=== Material for the task ===

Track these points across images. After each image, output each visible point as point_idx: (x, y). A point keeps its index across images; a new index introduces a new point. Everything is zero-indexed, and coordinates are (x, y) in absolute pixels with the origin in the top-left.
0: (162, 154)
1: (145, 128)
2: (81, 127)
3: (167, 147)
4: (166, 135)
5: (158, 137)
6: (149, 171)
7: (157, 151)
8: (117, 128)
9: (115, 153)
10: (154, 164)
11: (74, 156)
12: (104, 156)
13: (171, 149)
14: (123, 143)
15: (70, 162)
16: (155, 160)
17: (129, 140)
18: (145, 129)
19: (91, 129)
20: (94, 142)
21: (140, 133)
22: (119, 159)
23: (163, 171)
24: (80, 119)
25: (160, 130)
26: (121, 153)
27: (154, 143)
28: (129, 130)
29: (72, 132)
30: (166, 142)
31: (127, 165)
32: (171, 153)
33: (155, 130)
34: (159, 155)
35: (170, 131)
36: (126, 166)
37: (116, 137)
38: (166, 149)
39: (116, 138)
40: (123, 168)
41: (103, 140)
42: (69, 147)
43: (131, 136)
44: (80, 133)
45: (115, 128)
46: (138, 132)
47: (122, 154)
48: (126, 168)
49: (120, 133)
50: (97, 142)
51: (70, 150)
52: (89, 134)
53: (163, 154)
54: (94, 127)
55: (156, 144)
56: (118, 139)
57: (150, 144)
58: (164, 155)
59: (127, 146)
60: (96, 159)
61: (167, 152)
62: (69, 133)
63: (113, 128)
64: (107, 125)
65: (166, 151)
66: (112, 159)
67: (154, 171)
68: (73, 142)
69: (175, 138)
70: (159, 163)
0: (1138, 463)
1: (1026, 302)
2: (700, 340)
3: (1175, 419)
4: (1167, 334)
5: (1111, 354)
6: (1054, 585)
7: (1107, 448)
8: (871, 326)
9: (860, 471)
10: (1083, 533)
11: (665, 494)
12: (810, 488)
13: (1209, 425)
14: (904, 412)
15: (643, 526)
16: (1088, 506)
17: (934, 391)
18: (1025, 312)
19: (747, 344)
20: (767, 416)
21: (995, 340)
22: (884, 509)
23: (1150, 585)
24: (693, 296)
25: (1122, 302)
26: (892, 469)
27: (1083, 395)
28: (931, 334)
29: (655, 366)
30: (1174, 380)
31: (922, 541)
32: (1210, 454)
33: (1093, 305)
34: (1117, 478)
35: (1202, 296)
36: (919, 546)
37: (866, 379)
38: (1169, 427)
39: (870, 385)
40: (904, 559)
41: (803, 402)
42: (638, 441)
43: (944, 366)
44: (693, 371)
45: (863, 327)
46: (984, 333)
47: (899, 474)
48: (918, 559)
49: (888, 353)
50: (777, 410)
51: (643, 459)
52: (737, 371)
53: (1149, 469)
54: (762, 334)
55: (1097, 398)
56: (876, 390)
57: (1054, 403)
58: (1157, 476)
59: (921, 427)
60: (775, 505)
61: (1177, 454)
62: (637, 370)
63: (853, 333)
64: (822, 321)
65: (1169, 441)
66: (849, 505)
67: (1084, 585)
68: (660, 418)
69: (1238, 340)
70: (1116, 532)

===

Exercise directions » In the data above, find the line that contains "12: (104, 156)" and the line that contains "50: (97, 142)". Repeat exactly those lines and every line between them, and only those.

Result »
12: (104, 156)
13: (171, 149)
14: (123, 143)
15: (70, 162)
16: (155, 160)
17: (129, 140)
18: (145, 129)
19: (91, 129)
20: (94, 142)
21: (140, 133)
22: (119, 159)
23: (163, 171)
24: (80, 119)
25: (160, 130)
26: (121, 153)
27: (154, 143)
28: (129, 130)
29: (72, 132)
30: (166, 142)
31: (127, 165)
32: (171, 153)
33: (155, 130)
34: (159, 155)
35: (170, 131)
36: (126, 166)
37: (116, 137)
38: (166, 149)
39: (116, 138)
40: (123, 168)
41: (103, 140)
42: (69, 147)
43: (131, 136)
44: (80, 133)
45: (115, 128)
46: (138, 132)
47: (122, 154)
48: (126, 168)
49: (120, 133)
50: (97, 142)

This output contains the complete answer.